İSTANBUL'un fethi yıldönümünde bir yazı yazmayı düşündüm, fakat birkaç gün sonraya, bugüne bıraktım.
Çünkü "Feth-i mübin",siyasi bir mitingin konusu yapılmıştı.
Olgun bir devlet adamı örneği olan 11. Cumhurbaşkanı Abdullah Gül
de niye katılmayacağını şu sözlerle açıkladı:
"Aktif siyasette yer almayacağım için mitinge katılamayacağım."
Büyük tarihi olaylar elli, yüz, bin gibi yıldönümlerinde büyük
faaliyetlerle anılır. Türkiye'de de en büyük fetih kutlaması, 500.

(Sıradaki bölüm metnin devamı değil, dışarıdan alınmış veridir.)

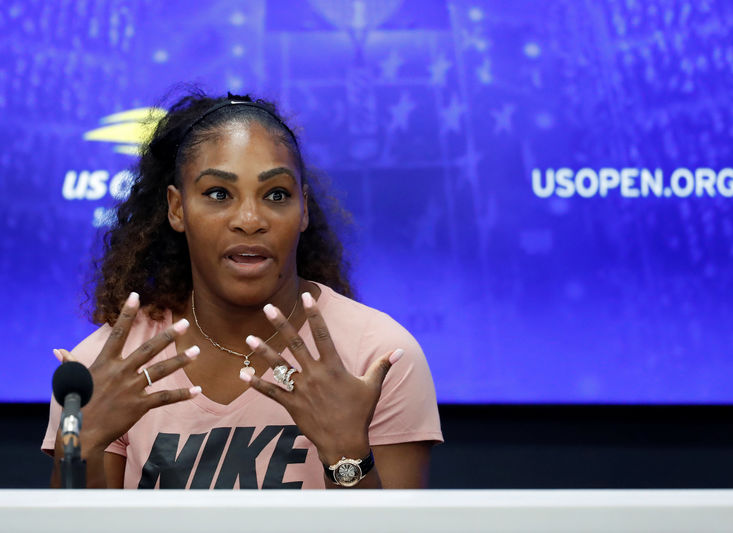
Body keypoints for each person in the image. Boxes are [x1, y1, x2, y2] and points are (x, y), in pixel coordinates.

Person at [42, 91, 442, 489]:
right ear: (177, 209)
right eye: (218, 194)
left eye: (276, 195)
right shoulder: (102, 374)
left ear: (302, 209)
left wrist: (346, 453)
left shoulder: (376, 358)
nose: (249, 220)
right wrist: (82, 447)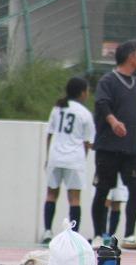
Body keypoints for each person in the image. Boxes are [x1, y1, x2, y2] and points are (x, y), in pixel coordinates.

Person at [90, 39, 136, 248]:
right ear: (130, 56)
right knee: (103, 189)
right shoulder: (108, 80)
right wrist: (113, 122)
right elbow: (102, 103)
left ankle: (129, 234)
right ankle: (98, 234)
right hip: (109, 147)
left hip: (132, 148)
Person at [41, 76, 95, 243]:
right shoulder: (85, 113)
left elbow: (49, 134)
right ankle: (73, 235)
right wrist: (83, 159)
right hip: (74, 159)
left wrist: (48, 157)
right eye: (87, 91)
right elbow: (88, 142)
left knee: (51, 194)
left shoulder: (57, 108)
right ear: (82, 93)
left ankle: (47, 231)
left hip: (55, 157)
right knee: (74, 198)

yıldönümü vesilesiyle 1953'te yapılmıştı. Fakat iktidar 2003'te
yapmadığı büyük gösteriyi, 30 Mayıs 2015'te yaptı. Amaç besbelli,
bir hafta sonraki seçimlerdi.
Konuşmalarda da fetihten az bahsedildi, bol bol siyasi polemik
yapıldı.
BEYLİKTEN DEVLETE
Fetih niye bu kadar önemli? Avrupa tarihindeki sonuçları ayrı bir
konu... İstanbul'u Türklere kazandırması başlı başına muazzam bir
değerdir. Osmanlı'nın aşiret geleneklerine dayalı "Beylik"ten,
teşkilatlı ve kurumlaşmış "devlet"e geçmesi de Fatih ve fetihle
gerçekleşti. Önceki bütün Türk ve Asya devletleri en fazla birkaç
yüzyıl sürmüş, fakat Osmanlı altı yüz yıl sürerek bizi 20. asra
ulaştırmışsa, temeldeki sebep, bu devletleşme, kurumlaşma
faktörüdür.
Büyük tarihçi Fernand Braudel, Osmanlı'nın tarihte örnekleri çok
olan bir göçebe kasırgası değil, kurumlaşmış, bürokrasisi ve arşivi
mevcut hakiki bir devlet olduğunu belirtir. Buna göre de hukuk
teşekkül etti, devlet kurumları oluştu. 19. yüzyılda modernleşme
başladı. Cumhuriyetimiz de Osmanlı'nın parlamento geleneği,
mektepleri, Yargıtay'ı, Danıştay'ı, Sayıştay'ı ve arşivi üzerine
kuruldu.
Bugün Ortadoğu'dan ileri neyimiz varsa Fatih'le başlayan devlet
yapısının modernleşmiş kurumları sayesindedir.